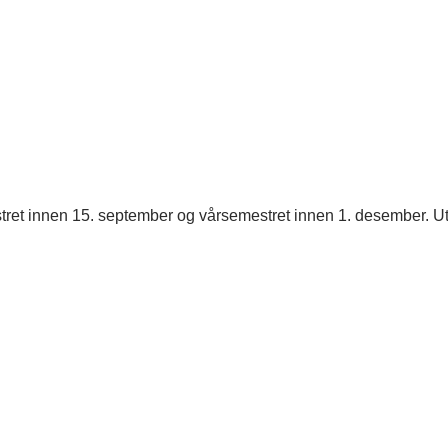
mestret innen 15. september og vårsemestret innen 1. desember. Utm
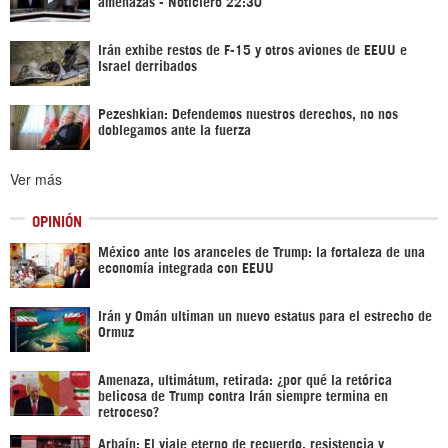
amenazas - Noticiero 22:30
Irán exhibe restos de F-15 y otros aviones de EEUU e
Israel derribados
Pezeshkian: Defendemos nuestros derechos, no nos
doblegamos ante la fuerza
Ver más
OPINIÓN
México ante los aranceles de Trump: la fortaleza de una
economía integrada con EEUU
Irán y Omán ultiman un nuevo estatus para el estrecho de
Ormuz
Amenaza, ultimátum, retirada: ¿por qué la retórica
belicosa de Trump contra Irán siempre termina en
retroceso?
Arbaín: El viaje eterno de recuerdo, resistencia y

■ What you are asked to do: With the pictures omitted, restate every entry above word for word.

■ Your response:
mestret innen 15. september og vårsemestret innen 1. desember. Utm
amenazas - Noticiero 22:30
Irán exhibe restos de F-15 y otros aviones de EEUU e
Israel derribados
Pezeshkian: Defendemos nuestros derechos, no nos
doblegamos ante la fuerza
Ver más
OPINIÓN
México ante los aranceles de Trump: la fortaleza de una
economía integrada con EEUU
Irán y Omán ultiman un nuevo estatus para el estrecho de
Ormuz
Amenaza, ultimátum, retirada: ¿por qué la retórica
belicosa de Trump contra Irán siempre termina en
retroceso?
Arbaín: El viaje eterno de recuerdo, resistencia y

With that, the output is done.